Exercise: Implement the perceptron learning rule on the AND gate. Initialize all weights to zero, train for 10 epochs over the 4 training examples, and print the final weights and accuracy.

Try it — edit and run (Shift+Enter)

Professor’s hints

Initialize w = np.zeros(2) and b = 0.0.
The predict function: z = np.dot(w, x) + b; return 1 if z > 0 else 0.
The update: w += alpha * (y[i] - y_hat) * X[i] and b += alpha * (y[i] - y_hat).
The perceptron convergence theorem guarantees convergence in finite steps for linearly separable data. AND is linearly separable, so 10 epochs is more than enough.
After training, typical values are w ≈ [0.4, 0.4], b ≈ -0.6 (exact values depend on update order).

Common pitfalls

Updating on every example, not just mistakes: The perceptron only updates when it’s wrong. The condition is if y_hat != y[i], not unconditional.
Using wrong learning rate: For binary perceptrons, alpha = 1.0 is standard. Fractional learning rates just slow convergence without changing the final result for linearly separable data.
Expecting exact weight values: Many weight configurations correctly classify AND — the perceptron finds one valid solution, not a unique one.

Worked solution

 1
 2
 3
 4
 5
 6
 7
 8
 9
10
11
12
13
14
15
16
17
18
19
20
21
22
import numpy as np

X = np.array([[0, 0], [0, 1], [1, 0], [1, 1]])
y = np.array([0, 0, 0, 1])

w = np.zeros(2)
b = 0.0
alpha = 1.0

def predict(x, w, b):
    return 1 if np.dot(w, x) + b > 0 else 0

for epoch in range(10):
    for i in range(len(X)):
        y_hat = predict(X[i], w, b)
        if y_hat != y[i]:
            w += alpha * (y[i] - y_hat) * X[i]
            b += alpha * (y[i] - y_hat)

preds = np.array([predict(X[i], w, b) for i in range(len(X))])
print(f'Final weights: w={w}, b={b}')   # w=[1. 1.], b=-1.0 (or similar)
print(f'Accuracy: {np.mean(preds == y):.0%}')  # 100%

The perceptron finds a separating hyperplane: the line \(x_1 + x_2 = 1\) (or equivalently \(w_1 x_1 + w_2 x_2 - 1 > 0\)). Only the point (1,1) lies on the positive side, so AND is learned correctly.

Extra practice

Warm-up: Run the perceptron on OR gate data: \(y = [0, 1, 1, 1]\). Does it converge? Print the final accuracy.

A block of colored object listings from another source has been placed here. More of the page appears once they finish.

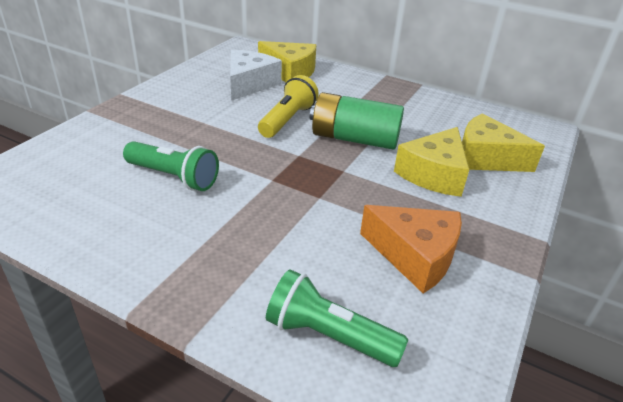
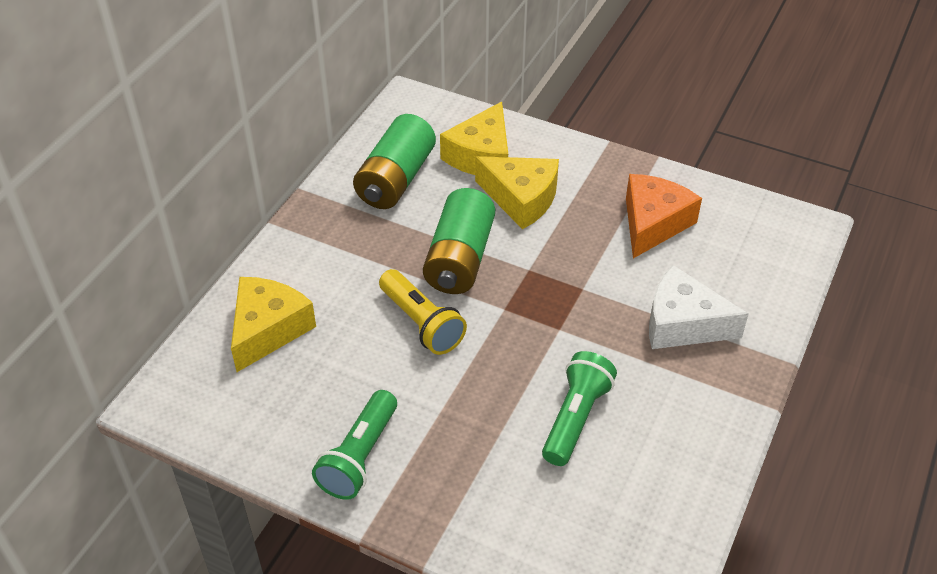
camera: 90 degrees left, 10 degrees up
(249, 84) = (315, 375): white cheese -> white cheese (683, 323)
(287, 120) = (421, 323): yellow flashlight -> yellow flashlight turned 150 degrees counterclockwise
(329, 335) = (758, 279): green flashlight -> green flashlight (359, 457)
(441, 118) = (395, 179): none -> green battery

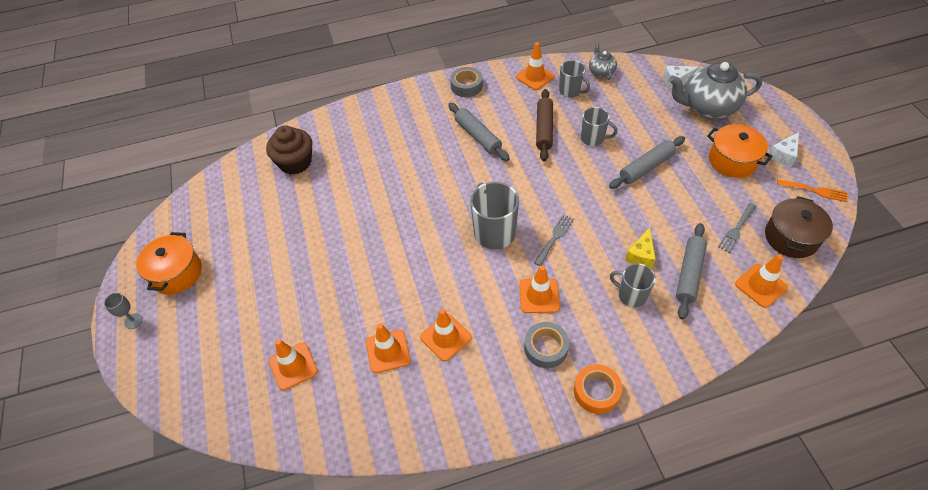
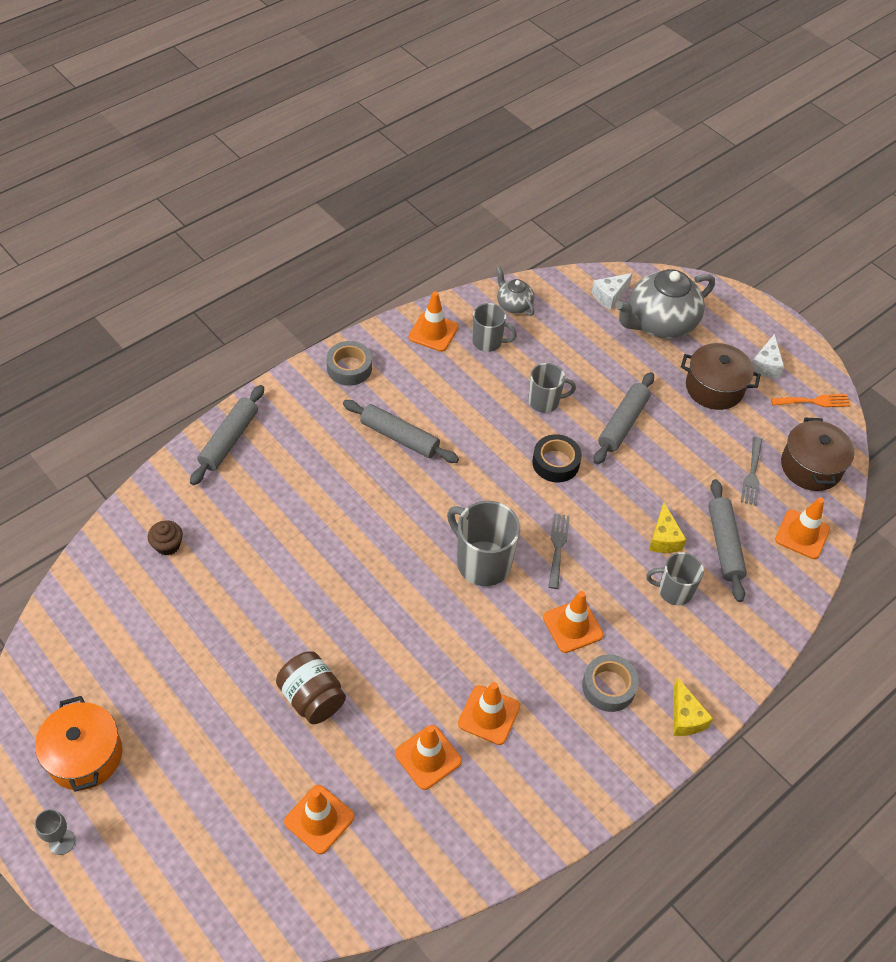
camera: 30 degrees left, 0 degrees up
(295, 162) = (167, 545): brown cupcake -> brown cupcake, size x0.53
(332, 285) = (312, 698): none -> brown jar
(367, 110) = (229, 440): none -> grey rolling pin
(544, 129) = (479, 405): brown rolling pin -> none
(581, 181) = (555, 463): none -> black tape
(596, 391) = (685, 717): orange tape -> yellow cheese
(732, 161) = (714, 388): orange pot -> brown pot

Try it — edit and run (Shift+Enter)

Coding: Try the XOR gate: y_xor = [0, 1, 1, 0]. Run the same perceptron for 100 epochs. Print accuracy every 20 epochs. Show that it never exceeds 75%.

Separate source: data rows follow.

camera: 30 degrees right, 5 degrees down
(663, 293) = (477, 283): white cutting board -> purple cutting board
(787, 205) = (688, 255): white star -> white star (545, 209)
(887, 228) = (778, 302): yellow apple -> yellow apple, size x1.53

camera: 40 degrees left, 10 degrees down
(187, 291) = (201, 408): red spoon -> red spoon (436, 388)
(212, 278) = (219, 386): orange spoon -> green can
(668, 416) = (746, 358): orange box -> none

Try it — edit and run (Shift+Enter)

Challenge: Draw the 2D decision boundary for a perceptron trained on AND. The boundary is the line \(w_1 x_1 + w_2 x_2 + b = 0\). For the weights you found, write this as \(x_2 = f(x_1)\). Does this line correctly separate the AND truth table?
Variant: Implement the perceptron on a 3-input AND gate: inputs are all 8 combinations of 3 bits, and output is 1 only when all three are 1. Does it still converge in 10 epochs?
Debug: The perceptron below has a wrong sign in the update rule — it moves weights in the wrong direction. Find and fix it.

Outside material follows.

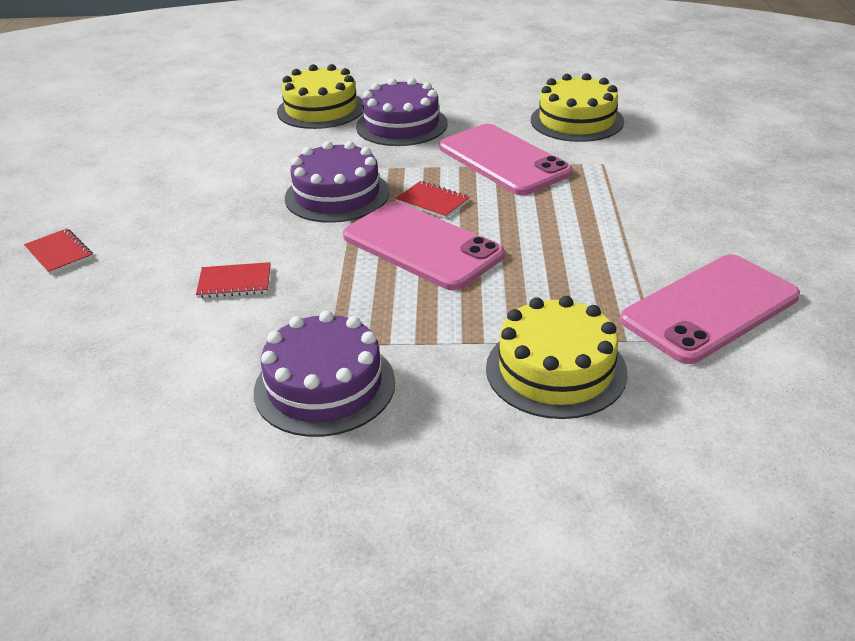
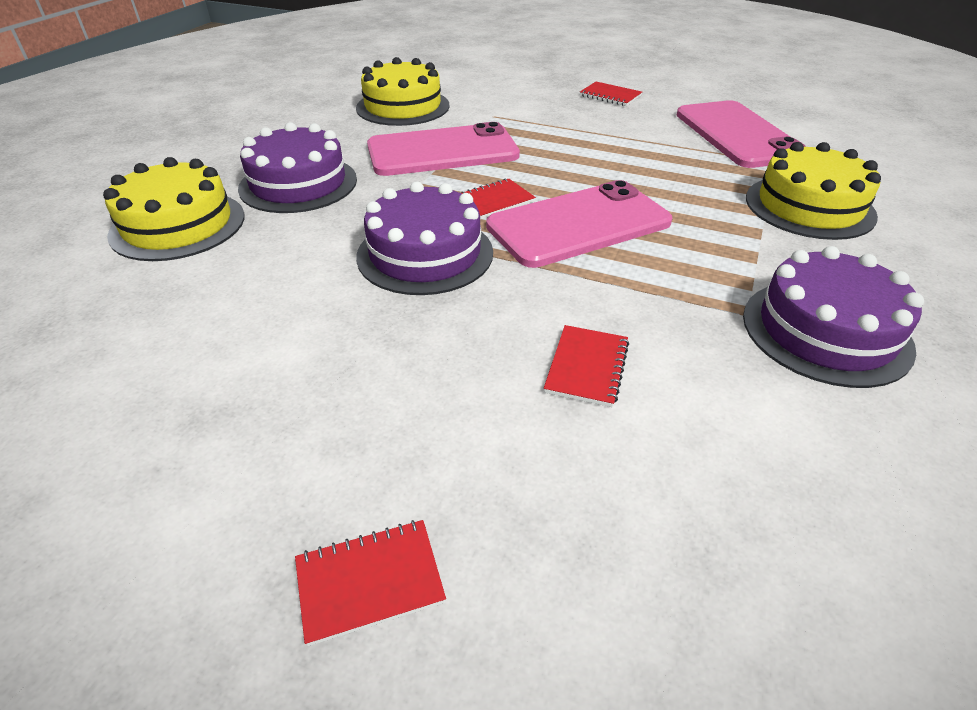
camera: 70 degrees left, 5 degrees up
(733, 212) = (610, 96): none -> red notebook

Try it — edit and run (Shift+Enter)

Conceptual: The perceptron convergence theorem states that if the data is linearly separable, the perceptron will converge in a finite number of steps. What does “linearly separable” mean geometrically for 2D inputs? Draw a sketch and mark which truth tables (AND, OR, NAND, XOR) are linearly separable.
Recall: Write the perceptron update rule from memory. Then state the condition under which the update fires (when does the perceptron update its weights?). What happens when the perceptron predicts correctly?